__Work to be completed__:
Which lines of the data hold the word "front"? Copy all of them.

__Supplied data__:
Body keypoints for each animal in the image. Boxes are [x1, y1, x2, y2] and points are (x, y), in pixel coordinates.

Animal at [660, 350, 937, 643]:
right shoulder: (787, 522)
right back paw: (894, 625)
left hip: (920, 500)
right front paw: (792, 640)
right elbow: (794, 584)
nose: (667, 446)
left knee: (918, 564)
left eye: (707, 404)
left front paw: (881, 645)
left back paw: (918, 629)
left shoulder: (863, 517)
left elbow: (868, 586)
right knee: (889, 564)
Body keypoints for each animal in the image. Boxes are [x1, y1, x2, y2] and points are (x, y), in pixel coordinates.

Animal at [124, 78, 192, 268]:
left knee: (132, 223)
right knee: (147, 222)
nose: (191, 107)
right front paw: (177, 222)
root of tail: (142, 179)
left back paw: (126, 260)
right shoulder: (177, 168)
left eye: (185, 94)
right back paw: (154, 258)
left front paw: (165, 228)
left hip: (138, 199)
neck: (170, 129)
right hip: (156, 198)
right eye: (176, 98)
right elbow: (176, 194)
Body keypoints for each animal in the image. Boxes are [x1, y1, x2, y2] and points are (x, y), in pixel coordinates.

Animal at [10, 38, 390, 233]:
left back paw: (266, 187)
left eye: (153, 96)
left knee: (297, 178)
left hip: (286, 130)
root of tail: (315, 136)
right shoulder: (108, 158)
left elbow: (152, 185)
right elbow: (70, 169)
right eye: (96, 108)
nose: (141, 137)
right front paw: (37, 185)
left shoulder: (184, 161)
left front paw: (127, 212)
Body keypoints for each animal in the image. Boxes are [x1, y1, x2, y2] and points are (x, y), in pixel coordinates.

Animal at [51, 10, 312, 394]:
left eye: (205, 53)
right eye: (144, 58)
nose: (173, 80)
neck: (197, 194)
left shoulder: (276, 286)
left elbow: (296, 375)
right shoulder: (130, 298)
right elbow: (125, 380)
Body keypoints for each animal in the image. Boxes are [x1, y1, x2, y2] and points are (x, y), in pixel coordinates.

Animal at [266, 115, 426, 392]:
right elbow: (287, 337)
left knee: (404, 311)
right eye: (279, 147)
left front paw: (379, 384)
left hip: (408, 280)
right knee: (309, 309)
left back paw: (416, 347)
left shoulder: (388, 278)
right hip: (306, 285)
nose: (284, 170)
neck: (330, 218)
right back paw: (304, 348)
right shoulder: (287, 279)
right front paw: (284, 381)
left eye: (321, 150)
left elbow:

__Worked solution__:
right front paw: (792, 640)
left front paw: (881, 645)
right front paw: (177, 222)
left front paw: (165, 228)
right front paw: (37, 185)
left front paw: (127, 212)
left front paw: (379, 384)
right front paw: (284, 381)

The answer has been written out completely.